Em todas as três unidades do Caps AD houve aumento de relatos de uso das drogas do tipo K, com agravamentos dos quadros psicopatológicos decorrentes do uso da substância, embora não seja possível ainda identificar aumento na demanda pelos serviços.
São Caetano
São Caetano também conta com rede de apoio psicossocial robusta e que oferta acolhimento a pessoas que apresentam sofrimento psíquico causado pelo uso de substâncias psicoativas, desde a atenção básica até os serviços de atenção especializada. Depois do acolhimento nestes serviços é realizado um Projeto Terapêutico Singular e a depender da demanda apresentada pelo paciente os encaminhamentos são efetuados visando à assistência adequada a cada caso. Além disso, a cidade conta com um Conselho Municipal de Políticas Antidrogas (COMAD), ligado à Secretaria de Saúde que trabalha de forma ativa na construção de políticas que promovam combate e a prevenção ao uso abusivo de substâncias psicoativas.
O acolhimento destes pacientes acontece a partir da busca espontânea do mesmo pelo serviço e tem como objetivo maior atender de forma receptiva; atenciosa; e empática, considerando o escutar e a resposta ao paciente como valores nesse propósito. O acolhimento favorece a concepção de uma ligação de confiança e compromisso dos usuários com a equipe e os serviços, sendo uma ação fundamental para a humanização do SUS e depende unicamente dos profissionais inseridos na rede de atenção à saúde.
A procura pelos serviços de saúde mental cresceu exponencialmente diante do contexto pós-pandemia. Nos serviços que realizam atendimento a pacientes com sofrimento psíquico causado pelo uso abusivo de substâncias psicoativas não foi diferente. No primeiro trimestre de 2022 foram realizados 2582 atendimentos no CAPS AD, já no mesmo período de 2023 esse número dobrou para 4077 atendimentos realizados. Os equipamentos de saúde da cidade não receberam ainda nenhum caso relacionado ao k2.
Diadema
O município não possui parceria com instituições de comunidade terapêutica. A Rede de Atenção Psicossocial (RAPS) de Diadema atende às demandas de pessoas com uso de álcool e outras drogas, que incluem as drogas sintéticas, em diferentes níveis de atenção de acordo com a demanda apresentada. Temos cuidados ofertados pela Atenção Básica, pelos Centros de Reabilitação Psicossocial e pela Rede de Urgência e Emergência.
O município, por exemplo, possui o Centro de Atenção Psicossocial Álcool e Drogas (CAPS III AD) para pessoas em sofrimento mental por uso e abuso dessas substâncias.
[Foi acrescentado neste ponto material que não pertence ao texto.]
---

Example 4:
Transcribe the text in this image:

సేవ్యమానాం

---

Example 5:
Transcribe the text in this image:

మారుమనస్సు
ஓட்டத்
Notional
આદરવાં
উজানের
O serviço fica na Rua Moacyr Goulart Cunha Caldas, 111 – Centro de Diadema e o acolhimento é de segunda a sexta-feira, das 8h às 11h30 e das 13h30 às 16h30.
Ribeirão Pires
A cidade conta com o Centro de Apoio Psicossocial Álcool e droga, que realiza acolhimento de pessoas com transtornos de dependências graves, de segunda a sexta feira 8h às 11h e de segunda a quinta, das 13h às 16h, na rua Domingos Benevenuto, 12, Centro. A média de atendimento foram de 15 casos de novos acolhimentos no último trimestre, incluindo dependência de álcool e de drogas.
Questionadas, as Prefeituras de Mauá e de Rio Grande da Serra não se manifestaram até o fechamento da reportagem.